Mr. Raithel is survived by his wife of seventy years, Hilda Jane Hancock Raithel  of Winchester, daughters, JoAnn Brinkley (Robert) Jones of Murfreesboro, Janet Louise Drewrey of Roseburg, Oregon, sons, Gerald David Raithel, of Pensacola, Florida, Darrell Paul (Melissa) Raithel of Winchester, Tenn. Philip Edward (Patty) Raithel of Sunnyvale, California.  15 grand-children, 7-great-grandchildren and 2-great-great-grandchildren.

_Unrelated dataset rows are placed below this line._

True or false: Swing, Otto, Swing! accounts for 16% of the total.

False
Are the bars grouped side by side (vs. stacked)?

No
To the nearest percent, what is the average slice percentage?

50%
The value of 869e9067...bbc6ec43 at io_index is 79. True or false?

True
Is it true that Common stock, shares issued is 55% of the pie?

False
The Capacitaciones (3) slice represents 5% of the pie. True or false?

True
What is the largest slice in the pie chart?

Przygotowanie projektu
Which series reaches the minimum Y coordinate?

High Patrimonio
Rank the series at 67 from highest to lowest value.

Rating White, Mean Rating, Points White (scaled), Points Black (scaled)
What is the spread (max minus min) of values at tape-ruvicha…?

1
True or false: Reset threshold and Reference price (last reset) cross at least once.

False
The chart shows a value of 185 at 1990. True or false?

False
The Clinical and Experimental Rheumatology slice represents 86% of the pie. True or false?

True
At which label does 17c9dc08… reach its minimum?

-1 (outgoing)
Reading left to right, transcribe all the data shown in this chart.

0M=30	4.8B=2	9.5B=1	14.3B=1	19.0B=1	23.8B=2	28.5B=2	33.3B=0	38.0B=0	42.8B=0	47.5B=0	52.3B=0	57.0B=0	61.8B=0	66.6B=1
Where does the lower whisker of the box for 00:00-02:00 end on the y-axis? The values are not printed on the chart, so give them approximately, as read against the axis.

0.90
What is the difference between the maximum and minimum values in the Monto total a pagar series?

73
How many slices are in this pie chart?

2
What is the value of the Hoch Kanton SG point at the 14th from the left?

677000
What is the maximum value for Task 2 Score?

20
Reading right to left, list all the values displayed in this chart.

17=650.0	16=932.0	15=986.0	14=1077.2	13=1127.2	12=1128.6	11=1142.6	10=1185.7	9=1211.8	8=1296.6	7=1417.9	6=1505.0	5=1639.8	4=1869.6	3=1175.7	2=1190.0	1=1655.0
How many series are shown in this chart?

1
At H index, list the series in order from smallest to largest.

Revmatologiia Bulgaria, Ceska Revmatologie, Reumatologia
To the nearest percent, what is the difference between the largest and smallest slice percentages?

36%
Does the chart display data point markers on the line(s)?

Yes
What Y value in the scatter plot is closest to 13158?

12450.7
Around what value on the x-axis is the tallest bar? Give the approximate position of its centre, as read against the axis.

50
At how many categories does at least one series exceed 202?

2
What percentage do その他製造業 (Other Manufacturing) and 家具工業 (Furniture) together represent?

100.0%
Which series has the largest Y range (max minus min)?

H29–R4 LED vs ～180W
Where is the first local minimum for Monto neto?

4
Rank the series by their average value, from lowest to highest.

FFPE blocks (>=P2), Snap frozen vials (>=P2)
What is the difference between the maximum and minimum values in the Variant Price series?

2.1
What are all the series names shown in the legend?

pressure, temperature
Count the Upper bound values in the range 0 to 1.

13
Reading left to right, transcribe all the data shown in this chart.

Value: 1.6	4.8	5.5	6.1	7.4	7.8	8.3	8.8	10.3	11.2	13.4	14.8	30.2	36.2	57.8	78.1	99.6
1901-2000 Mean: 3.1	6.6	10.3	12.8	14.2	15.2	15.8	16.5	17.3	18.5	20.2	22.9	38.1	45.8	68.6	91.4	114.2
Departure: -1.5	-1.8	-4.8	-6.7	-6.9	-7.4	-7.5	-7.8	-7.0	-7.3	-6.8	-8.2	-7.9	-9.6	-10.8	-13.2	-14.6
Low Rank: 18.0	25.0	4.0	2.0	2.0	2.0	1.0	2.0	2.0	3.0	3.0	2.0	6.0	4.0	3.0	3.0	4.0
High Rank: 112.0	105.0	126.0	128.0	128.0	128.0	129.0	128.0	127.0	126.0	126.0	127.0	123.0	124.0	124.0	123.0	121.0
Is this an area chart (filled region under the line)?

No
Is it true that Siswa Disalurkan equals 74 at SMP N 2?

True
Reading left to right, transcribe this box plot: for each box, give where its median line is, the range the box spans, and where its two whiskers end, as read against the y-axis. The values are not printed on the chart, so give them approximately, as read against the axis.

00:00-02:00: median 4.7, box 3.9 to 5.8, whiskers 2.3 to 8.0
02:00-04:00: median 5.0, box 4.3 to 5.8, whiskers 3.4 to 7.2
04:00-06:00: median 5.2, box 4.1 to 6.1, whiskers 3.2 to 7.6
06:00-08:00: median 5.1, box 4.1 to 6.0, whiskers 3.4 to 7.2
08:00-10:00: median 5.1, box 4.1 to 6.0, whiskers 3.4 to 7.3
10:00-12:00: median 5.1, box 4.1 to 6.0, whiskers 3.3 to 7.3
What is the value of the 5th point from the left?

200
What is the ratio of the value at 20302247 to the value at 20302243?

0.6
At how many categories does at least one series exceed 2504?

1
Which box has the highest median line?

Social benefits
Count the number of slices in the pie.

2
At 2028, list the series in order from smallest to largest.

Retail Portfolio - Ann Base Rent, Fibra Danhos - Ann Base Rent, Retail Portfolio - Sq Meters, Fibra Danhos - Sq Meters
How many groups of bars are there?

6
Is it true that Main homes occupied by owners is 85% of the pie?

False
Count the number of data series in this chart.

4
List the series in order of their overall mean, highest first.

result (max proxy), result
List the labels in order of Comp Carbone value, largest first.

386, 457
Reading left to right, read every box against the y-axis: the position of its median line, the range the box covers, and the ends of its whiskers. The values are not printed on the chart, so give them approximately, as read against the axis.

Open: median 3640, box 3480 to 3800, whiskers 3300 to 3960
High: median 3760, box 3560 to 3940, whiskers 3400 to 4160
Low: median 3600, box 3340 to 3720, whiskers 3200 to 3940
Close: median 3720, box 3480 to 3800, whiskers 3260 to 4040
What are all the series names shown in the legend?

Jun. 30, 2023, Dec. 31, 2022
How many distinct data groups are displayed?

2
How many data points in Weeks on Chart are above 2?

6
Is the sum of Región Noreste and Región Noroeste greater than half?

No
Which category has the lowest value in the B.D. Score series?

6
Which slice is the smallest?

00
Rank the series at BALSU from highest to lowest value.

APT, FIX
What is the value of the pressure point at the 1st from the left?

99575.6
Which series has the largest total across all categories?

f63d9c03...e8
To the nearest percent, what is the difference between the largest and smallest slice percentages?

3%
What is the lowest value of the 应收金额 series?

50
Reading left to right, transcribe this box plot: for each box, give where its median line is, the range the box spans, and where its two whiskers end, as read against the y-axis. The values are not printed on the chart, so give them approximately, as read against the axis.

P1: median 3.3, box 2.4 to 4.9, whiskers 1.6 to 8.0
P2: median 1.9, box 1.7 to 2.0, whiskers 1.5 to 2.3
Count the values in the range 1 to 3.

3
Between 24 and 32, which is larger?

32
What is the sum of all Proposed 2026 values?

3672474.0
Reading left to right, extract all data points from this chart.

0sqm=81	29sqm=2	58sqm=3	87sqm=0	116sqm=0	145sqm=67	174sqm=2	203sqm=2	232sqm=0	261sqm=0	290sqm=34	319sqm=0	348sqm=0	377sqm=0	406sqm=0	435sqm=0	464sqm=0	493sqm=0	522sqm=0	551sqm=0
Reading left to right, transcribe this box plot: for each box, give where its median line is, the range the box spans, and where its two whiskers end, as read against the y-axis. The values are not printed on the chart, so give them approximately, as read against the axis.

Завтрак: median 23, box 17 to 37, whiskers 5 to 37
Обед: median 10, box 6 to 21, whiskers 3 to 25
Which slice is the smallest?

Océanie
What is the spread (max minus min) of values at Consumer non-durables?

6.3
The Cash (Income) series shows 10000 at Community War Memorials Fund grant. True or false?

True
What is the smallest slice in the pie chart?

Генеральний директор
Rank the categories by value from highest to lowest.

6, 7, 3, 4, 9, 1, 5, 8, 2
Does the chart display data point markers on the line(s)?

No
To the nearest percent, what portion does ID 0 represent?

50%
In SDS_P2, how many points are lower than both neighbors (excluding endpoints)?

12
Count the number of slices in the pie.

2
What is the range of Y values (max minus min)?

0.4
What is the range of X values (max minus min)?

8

Visitation for Mr. Raithel is scheduled for 1:30 P.M. until 3:00 P.M. Sunday with services beginning at 3:00 all in the Chapel of Grant Funeral Services with  Pastor Carlton Potts, Bro. Philip Cleek and son-in-law, Pastor on assignment Robert Jones, officiating.  Interment will follow in the Goshen Presbyterian Church Cemetery. 


  • From: Carlton Potts
    Location:Lafayettte, Indiana 47905

    He was my uncle, Uncle David. I have memories of him from the old days when the Raithels lived in St. Louis, and I ate my first tomato out of their backyard garden. Later, in Tullahoma, TN., where I viewed in awe, and later rode in the speed boat Uncle David built with his own hands. And still later, at the farm house where we stayed when Jo Ann graduated from high school and and then was married. Darrell showed us how to gig frogs and Uncle David imparted some important knowledge about "modern mechanics" and showed me what you did with a unrepairable fuel pump for a mid-50's car. You hold it just so in your hand, and then you toss it into the woods a far as you can! I admired so much about this uncle, a self-made man, who was reared by his strict, German-speaking grandmother. May God rest his weary soul.